_WHAT YOU HAVE TO DO_. Wherever the line that contains "right shoulder: (629, 641)" falls, repeat it and the lines after it exactly until the records end, without any pictures.

_WORKING DATA_.
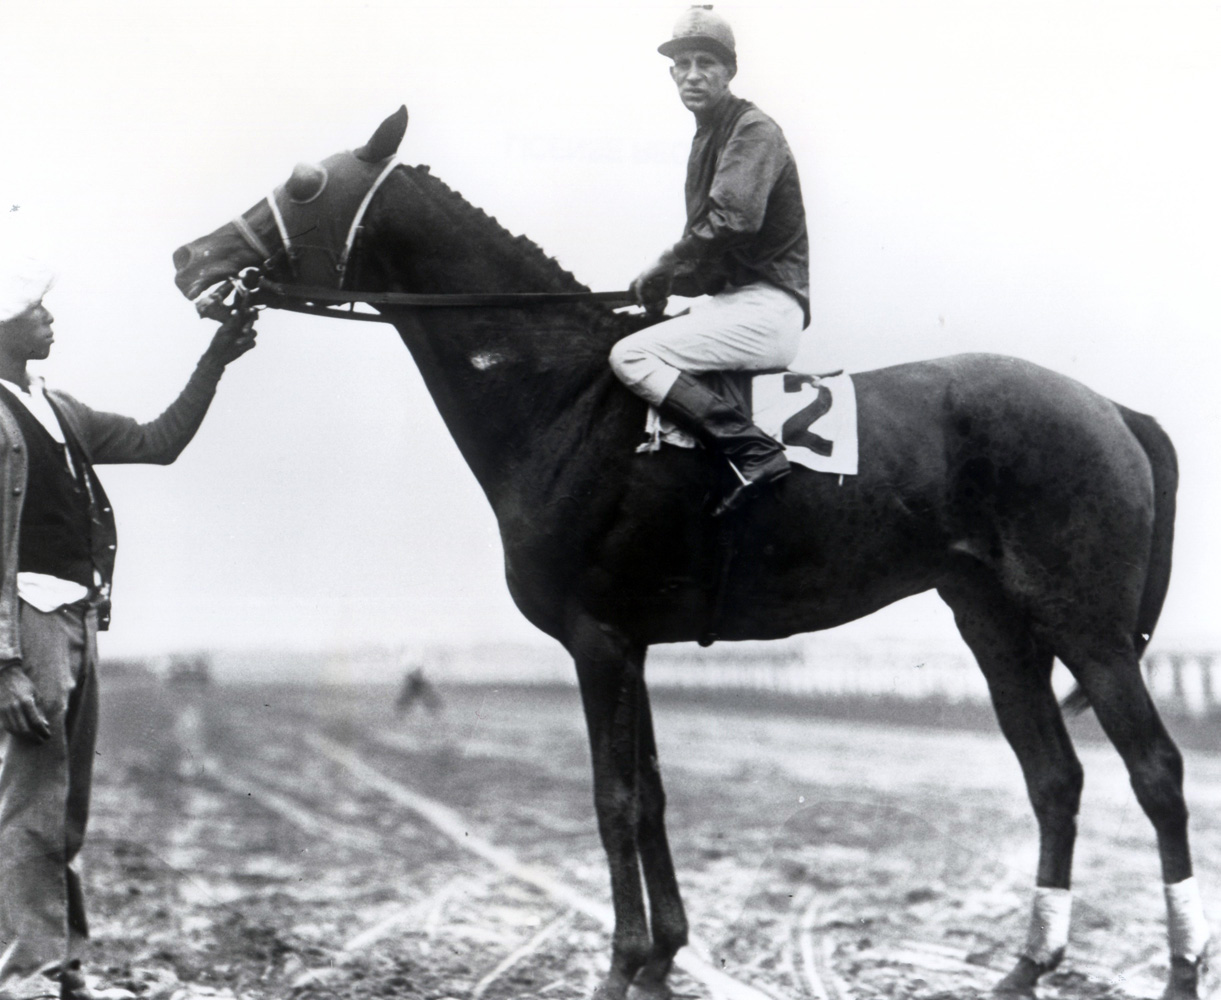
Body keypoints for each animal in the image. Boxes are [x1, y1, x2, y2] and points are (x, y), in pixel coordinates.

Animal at [172, 109, 1211, 1000]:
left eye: (303, 183)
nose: (192, 256)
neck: (567, 398)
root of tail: (1111, 408)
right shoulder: (629, 641)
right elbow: (654, 798)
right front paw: (665, 956)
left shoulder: (596, 638)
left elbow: (614, 799)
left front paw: (621, 965)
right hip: (996, 624)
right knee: (1054, 780)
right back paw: (1025, 966)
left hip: (1087, 626)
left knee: (1156, 774)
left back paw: (1179, 968)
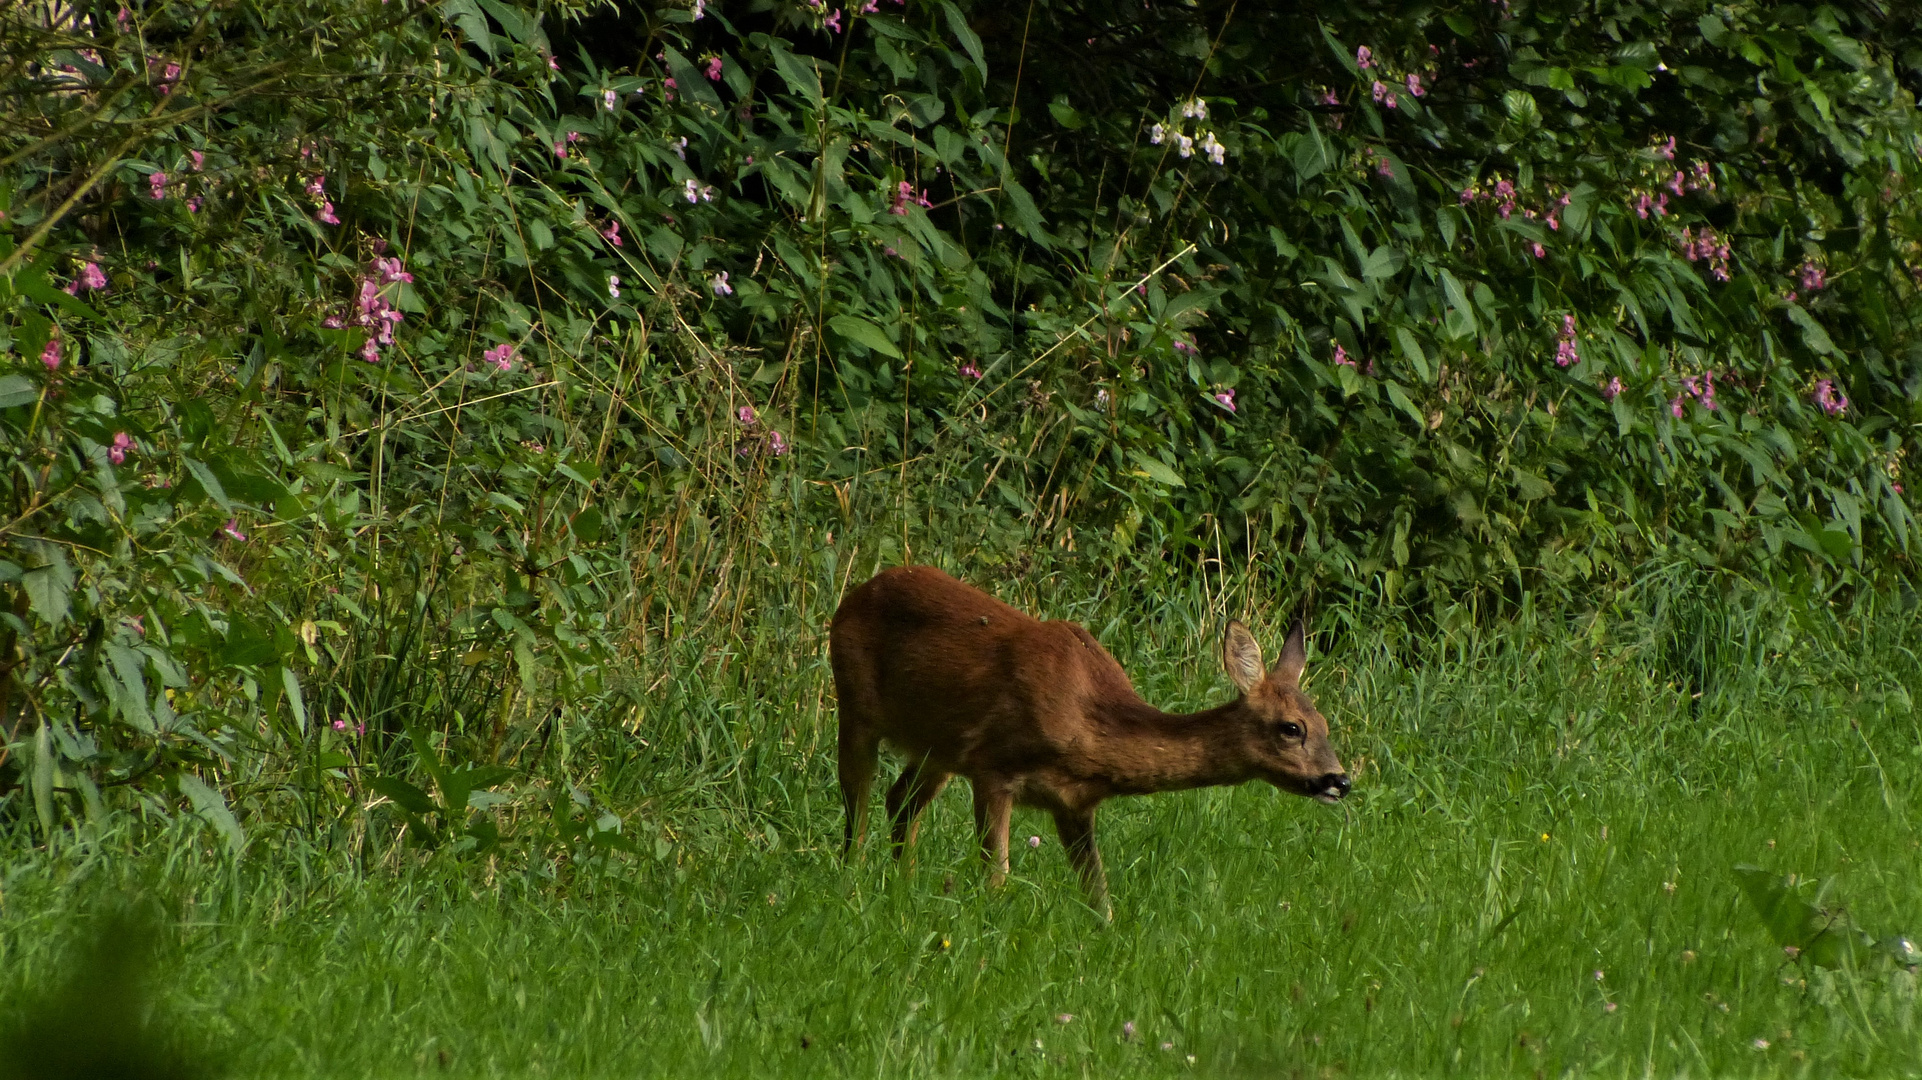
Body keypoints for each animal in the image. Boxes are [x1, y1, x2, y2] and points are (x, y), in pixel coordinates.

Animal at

_ANSWER AREA_.
right shoulder: (629, 641)
right elbow: (654, 798)
right front paw: (665, 956)
left shoulder: (596, 638)
left elbow: (614, 799)
left front paw: (621, 965)
right hip: (996, 624)
right knee: (1054, 780)
right back paw: (1025, 966)
left hip: (1087, 626)
left knee: (1156, 774)
left back paw: (1179, 968)
Body keypoints for each animal in the image. Boxes are [x1, y1, x2, y2] and points are (x, y), in pixel coordinates.

Animal at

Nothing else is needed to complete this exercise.